Objective: To evaluate the rate of residual polystomatic sublingual acinar tissue if tunneling dorsal to the digastricus muscle and dissection to the sublingual caruncle is not performed during mandibular-sublingual sialadenectomy in cats.
Study design: Cadaveric study.
Sample population: A total of 10 feline cadavers.
Methods: Mandibular-sublingual sialadenectomy was performed bilaterally in 10 feline cadavers using a ventral or ventrolateral approach in a randomized fashion. Salivary ducts were dissected as far rostral as possible with retraction of the masseter and digastricus muscles until they traveled dorsal to the digastricus muscle, where a ligature was applied. The position of the lingual nerve was identified. Following tunneling, dissection continued rostrally to the sublingual oral mucosa, where ducts were excised. Histology of dissected tissue rostral to the ligature was performed.

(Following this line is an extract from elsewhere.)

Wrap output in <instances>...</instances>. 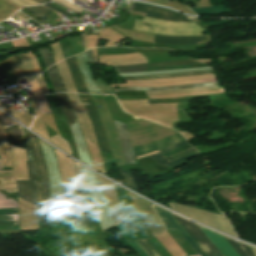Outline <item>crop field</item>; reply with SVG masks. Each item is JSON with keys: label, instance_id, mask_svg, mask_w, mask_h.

Results: Histology identified evidence of salivary acinar tissue in 13/19 (68.4%) specimens - 7/10 (70.0%) of specimens obtained with the ventral approach and 6/9 (66.7%) of those obtained with the ventrolateral approach (p > .99). In all cases, the lingual nerve was identified with retraction of the masseter and digastricus muscles without tunneling.
Conclusion: Tunneling dorsal to the digastricus muscle exposed additional polystomatic salivary acinar tissue in most cases.
Clinical significance: Tunneling dorsal to the digastricus via a ventral or ventrolateral approach may decrease the rate of polystomatic sublingual acinar tissue being left in situ in clinical cases.